Brief » Set out exactly, line by line, the stretch of data below that begins at the line containing "camera: 30 degrees left, 5 degrees up" and ends at the line containing "picture [492,161,545,211] -> none", with both ends kept.

Extracted records »
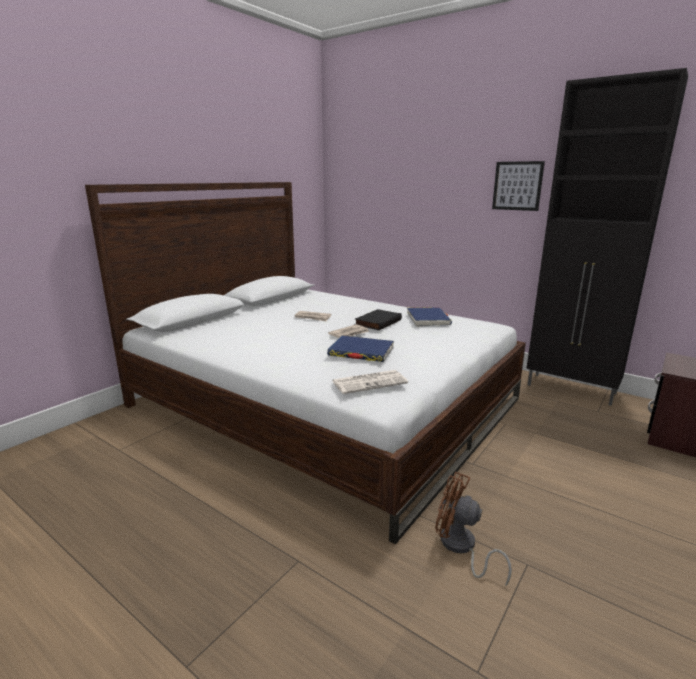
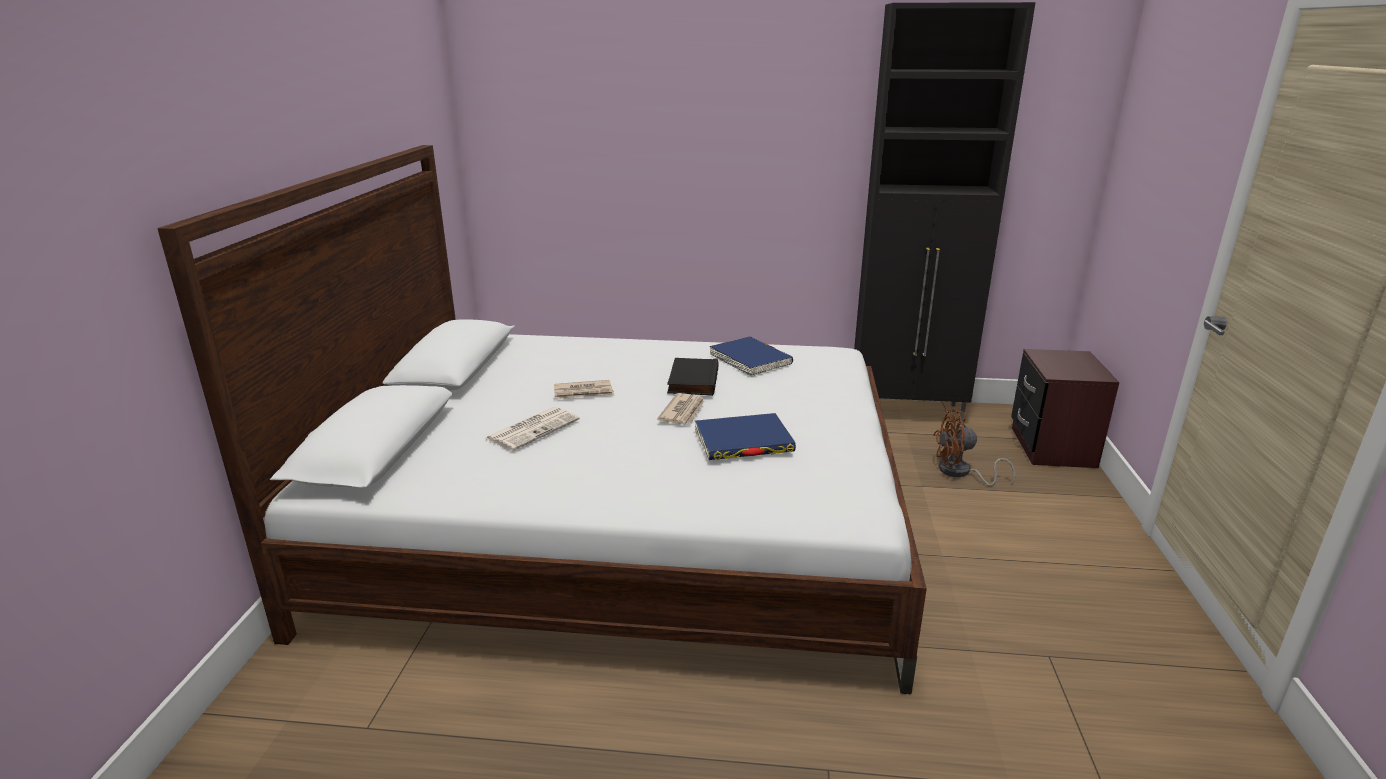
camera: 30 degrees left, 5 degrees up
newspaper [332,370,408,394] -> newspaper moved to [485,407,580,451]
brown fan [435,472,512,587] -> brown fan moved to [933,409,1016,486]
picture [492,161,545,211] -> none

==

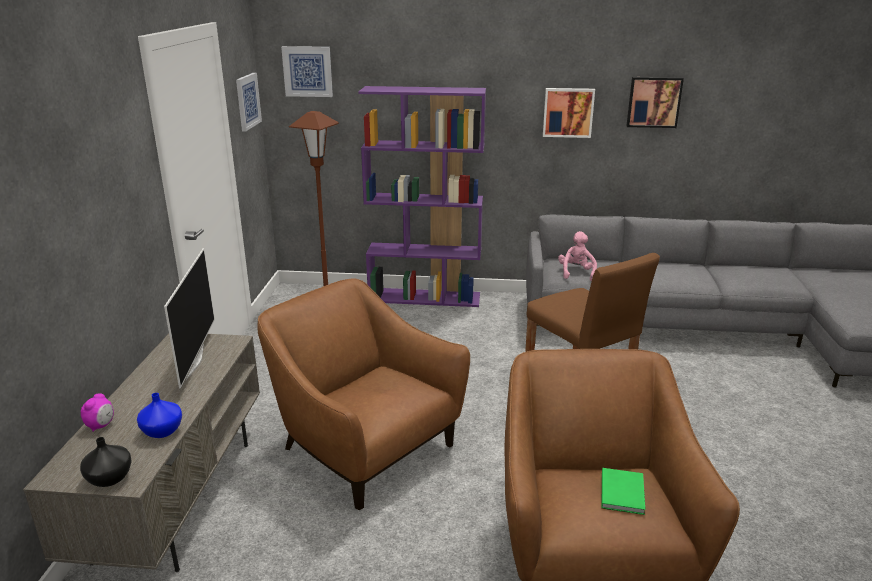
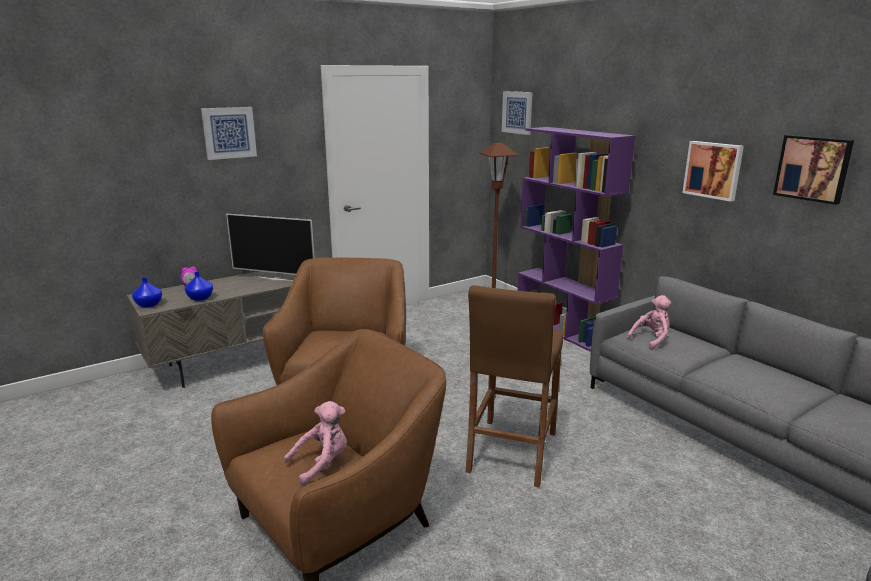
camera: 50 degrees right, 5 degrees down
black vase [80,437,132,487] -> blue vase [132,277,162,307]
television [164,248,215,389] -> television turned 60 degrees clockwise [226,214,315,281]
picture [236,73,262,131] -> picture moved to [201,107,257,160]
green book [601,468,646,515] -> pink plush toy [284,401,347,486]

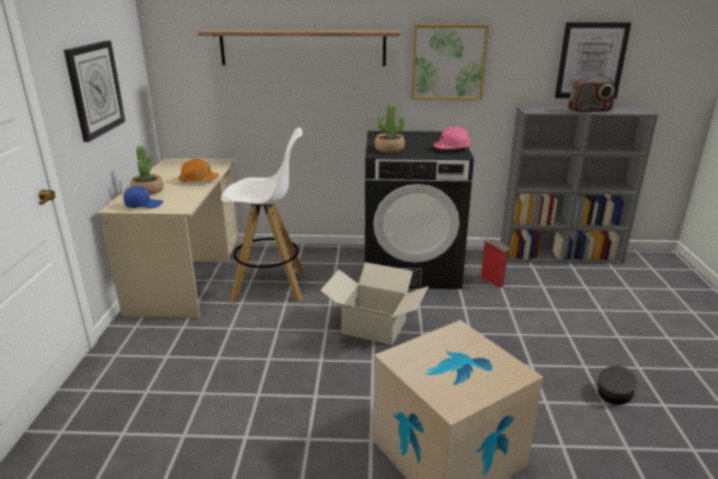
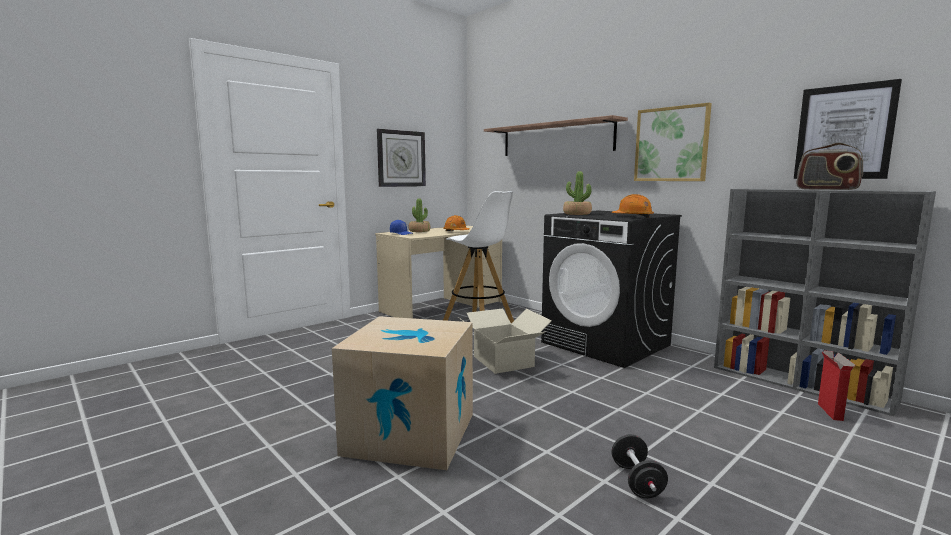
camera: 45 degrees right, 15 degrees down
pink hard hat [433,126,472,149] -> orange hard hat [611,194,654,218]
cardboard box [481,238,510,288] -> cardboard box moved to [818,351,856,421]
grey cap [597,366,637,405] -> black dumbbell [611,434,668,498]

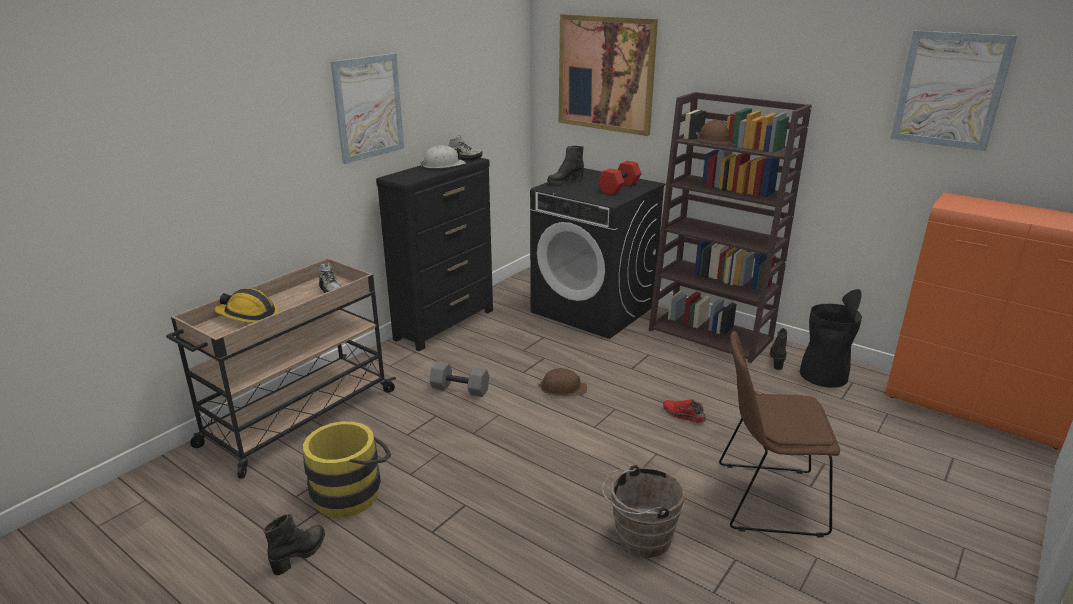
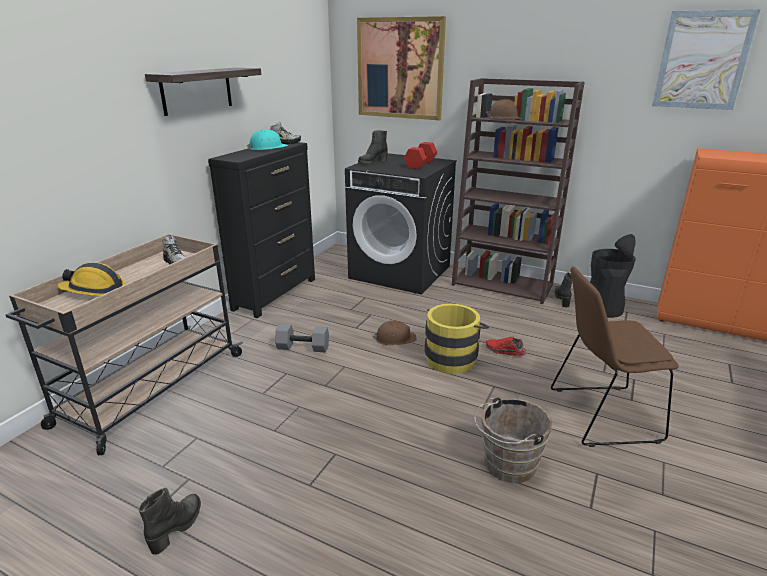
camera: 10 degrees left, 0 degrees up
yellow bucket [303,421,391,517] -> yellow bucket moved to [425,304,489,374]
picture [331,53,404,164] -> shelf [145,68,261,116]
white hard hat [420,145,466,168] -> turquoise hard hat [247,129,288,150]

Answer for the task »
camera: 30 degrees left, 5 degrees up
newspaper [332,370,408,394] -> newspaper moved to [485,407,580,451]
brown fan [435,472,512,587] -> brown fan moved to [933,409,1016,486]
picture [492,161,545,211] -> none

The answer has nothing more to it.